Tensor calculus was developed around 1890 by Gregorio Ricci-Curbastro under the title absolute differential calculus, and originally presented by Ricci in 1892.[19] It was made accessible to many mathematicians by the publication of Ricci and Tullio Levi-Civita's 1900 classic text Méthodes de calcul différentiel absolu et leurs applications (Methods of absolute differential calculus and their applications).[20]

In the 20th century, the subject came to be known as tensor analysis, and achieved broader acceptance with the introduction of Einstein's theory of general relativity, around 1915. General relativity is formulated completely in the language of tensors. Einstein had learned about them, with great difficulty, from the geometer Marcel Grossmann.[21] Levi-Civita then initiated a correspondence with Einstein to correct mistakes Einstein had made in his use of tensor analysis. The correspondence lasted 1915–17, and was characterized by mutual respect:
I admire the elegance of your method of computation; it must be nice to ride through these fields upon the horse of true mathematics while the like of us have to make our way laboriously on foot.
—Albert Einstein, The Italian Mathematicians of Relativity[22]
Tensors were also found to be useful in other fields such as continuum mechanics. Some well-known examples of tensors in differential geometry are quadratic forms such as metric tensors, and the Riemann curvature tensor. The exterior algebra of Hermann Grassmann, from the middle of the nineteenth century, is itself a tensor theory, and highly geometric, but it was some time before it was seen, with the theory of differential forms, as naturally unified with tensor calculus.

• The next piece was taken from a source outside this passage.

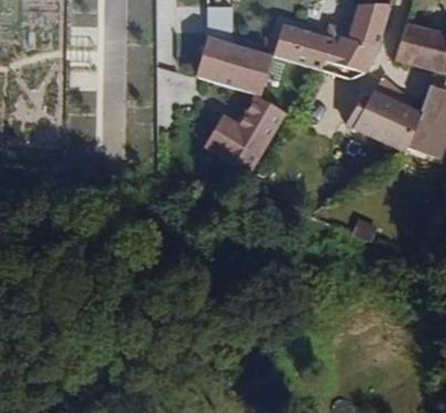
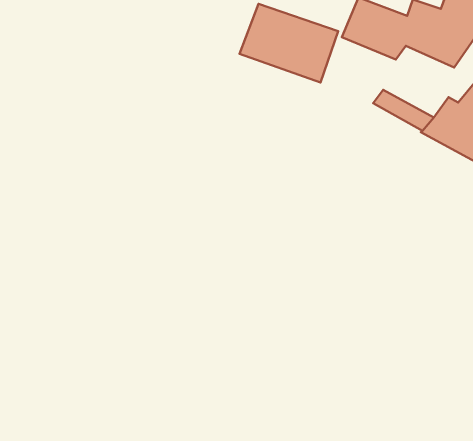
building: [218,94,286,171] -> none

The work of Élie Cartan made differential forms one of the basic kinds of tensors used in mathematics.

From about the 1920s onwards, it was realised that tensors play a basic role in algebraic topology (for example in the Künneth theorem).[23] Correspondingly there are types of tensors at work in many branches of abstract algebra, particularly in homological algebra and representation theory. Multilinear algebra can be developed in greater generality than for scalars coming from a field. For example, scalars can come from a ring. But the theory is then less geometric and computations more technical and less algorithmic.[24] Tensors are generalized within category theory by means of the concept of monoidal category, from the 1960s.[25]